**What you need to do**
Please find every line in the rows below that contains the string "Marian", treating uppercase and lowercase as different, and copy each of those lines.

§

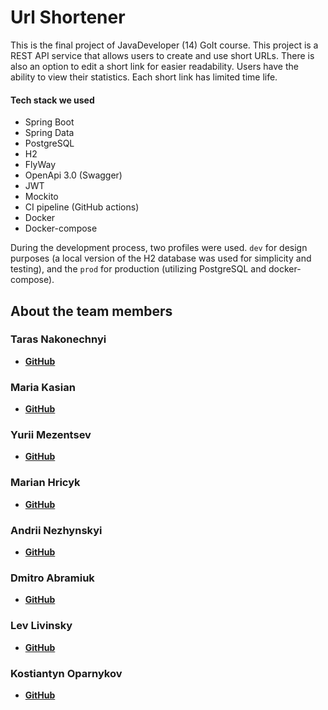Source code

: # Url Shortener
This is the final project of JavaDeveloper (14) GoIt course. 
This project is a REST API service that allows users to 
create and use short URLs. There is also an option to edit a short link for easier 
readability. Users have the ability to view their statistics. Each short link has 
limited time life.

#### Tech stack we used

- Spring Boot
- Spring Data
- PostgreSQL
- H2
- FlyWay
- OpenApi 3.0 (Swagger)
- JWT
- Mockito
- CI pipeline (GitHub actions)
- Docker
- Docker-compose


During the development process, two profiles were used. `dev` for design purposes 
(a local version of the H2 database was used for simplicity and testing), 
and the `prod` for production (utilizing PostgreSQL and docker-compose).


## About the team members

### Taras Nakonechnyi
- __[GitHub](https://github.com/TarCarbon)__

### Maria Kasian
- __[GitHub](https://github.com/mariakasian)__

### Yurii Mezentsev
- __[GitHub](https://github.com/ymezentsev)__

### Marian Hricyk
- __[GitHub](https://github.com/Marian-Hricyk)__

### Andrii Nezhynskyi
- __[GitHub](https://github.com/AndriiNez)__

### Dmitro Abramiuk
- __[GitHub](https://github.com/DmytroAbramiuk)__

### Lev Livinsky
- __[GitHub](https://github.com/Liyto1)__

### Kostiantyn Oparnykov
- __[GitHub](https://github.com/KostiantynOparnykov)__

§

**Response area**
### Marian Hricyk
- __[GitHub](https://github.com/Marian-Hricyk)__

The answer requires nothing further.